I cursed her and tore that dress to shreds.
It was like tearing us apart. I had to demolish every last stitch of cloth, scattering what remained of the dream across the floor of the room where a ghost of her still moaned and writhed in ecstasy.

Friday, September 9, 2016

THE BLACK WIDOW CLUB by Hilary Davidson

I've been searching for more female crime writers that tell the kind of dark stories that I love, and in my search I stumbled onto award-winner Hilary Davidson and thought that this collection of nine previously published tales of betrayal and murder would be a good start. The main theme in the majority of these are tales of desperate women doing bad things, things like revenge, cuckolding, plastic surgery, and other kinds of psycho shit.
Richard sank to his knees. It was almost how Kelly had pictured him proposing, except for all the blood.
I can see why Davidson has gotten a fair amount of praise with her short stories. The concepts might be familiar to some but Davidson writes with a precision and a wicked little sense of humor that makes them special. There's a playful naughtiness to each story that would make Hitchcock proud and sharp twists that made me smile. All of the stories are equally entertaining and well-told but if I were forced to pick favorites, I'd probably say "Beast," "Son of So Many Tears," and "The Other Man." Hilary Davidson really knows her stuff and I'll definitely be checking out more of her work.


Monday, September 5, 2016

BLISTER by Jeff Strand

This is not what it looks like.

Yes, I know that the cover art and title is creepy. Yes, I know that it's written by Jeff Strand, who has an extensive bibliography filled with lovely titles like: Dead Clown Barbecue, Benjamin's Parasite, and Casket For Sale: Only Used Once.  But trust me, this book is not a horror tale. Now, there are some horrifying events detailed, but in fact, this is actually a tender-hearted, quirky love story with doses of great comedy and also some small-town mystery.

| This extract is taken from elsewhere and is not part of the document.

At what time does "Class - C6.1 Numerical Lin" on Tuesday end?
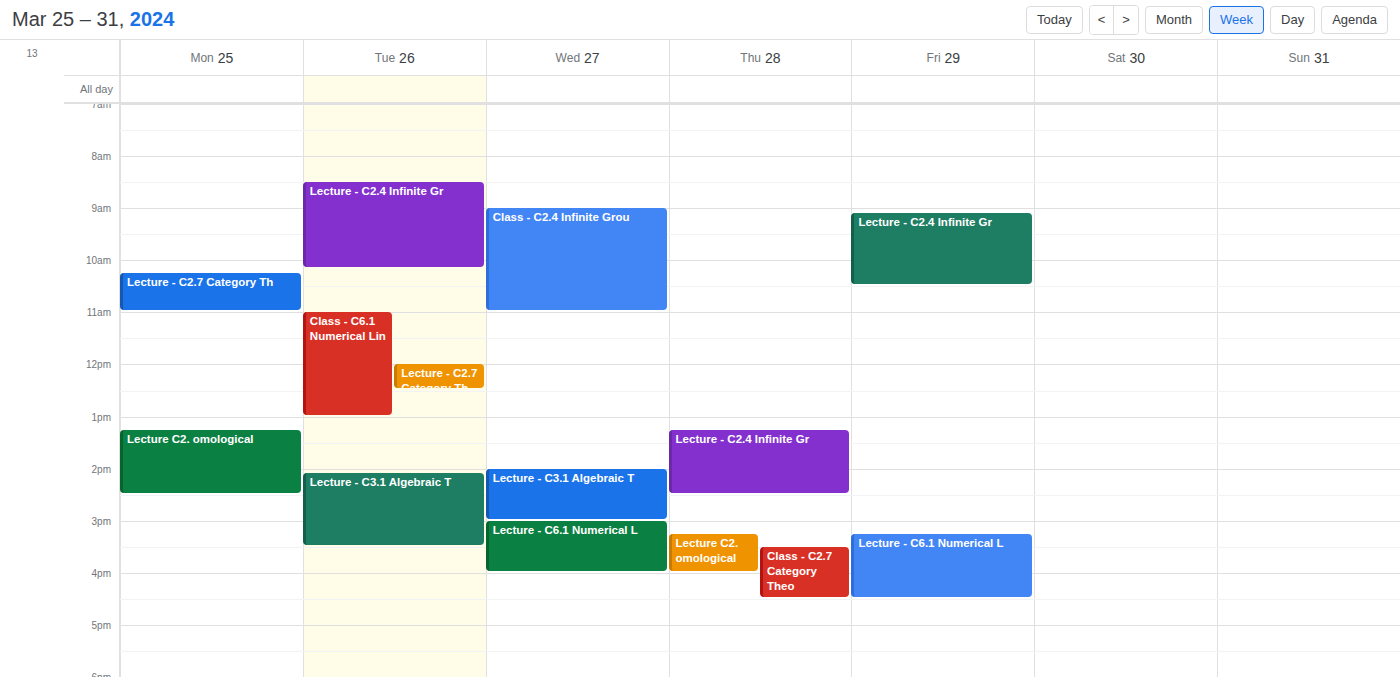
1:00 PM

It begins with one of the best opening lines ever:
I'm a liar, but this is the truth.
I think that line is not only a great way to start this particular tale, but it also simply sums up everything about what it means to be a writer of fiction. While reading this book, I was so worried that this story would fall off the rails in an epic way. It's not the easiest tale to tell and the love story aspect as well as Rachel's backstory have to be handled delicately or it all could've fallen apart. And there's a twist near the end that I believe could've been handled better. But Jeff Strand is such a witty writer and has so much confidence in what he's doing, it seems like he could take any crazy story and really make it stand out.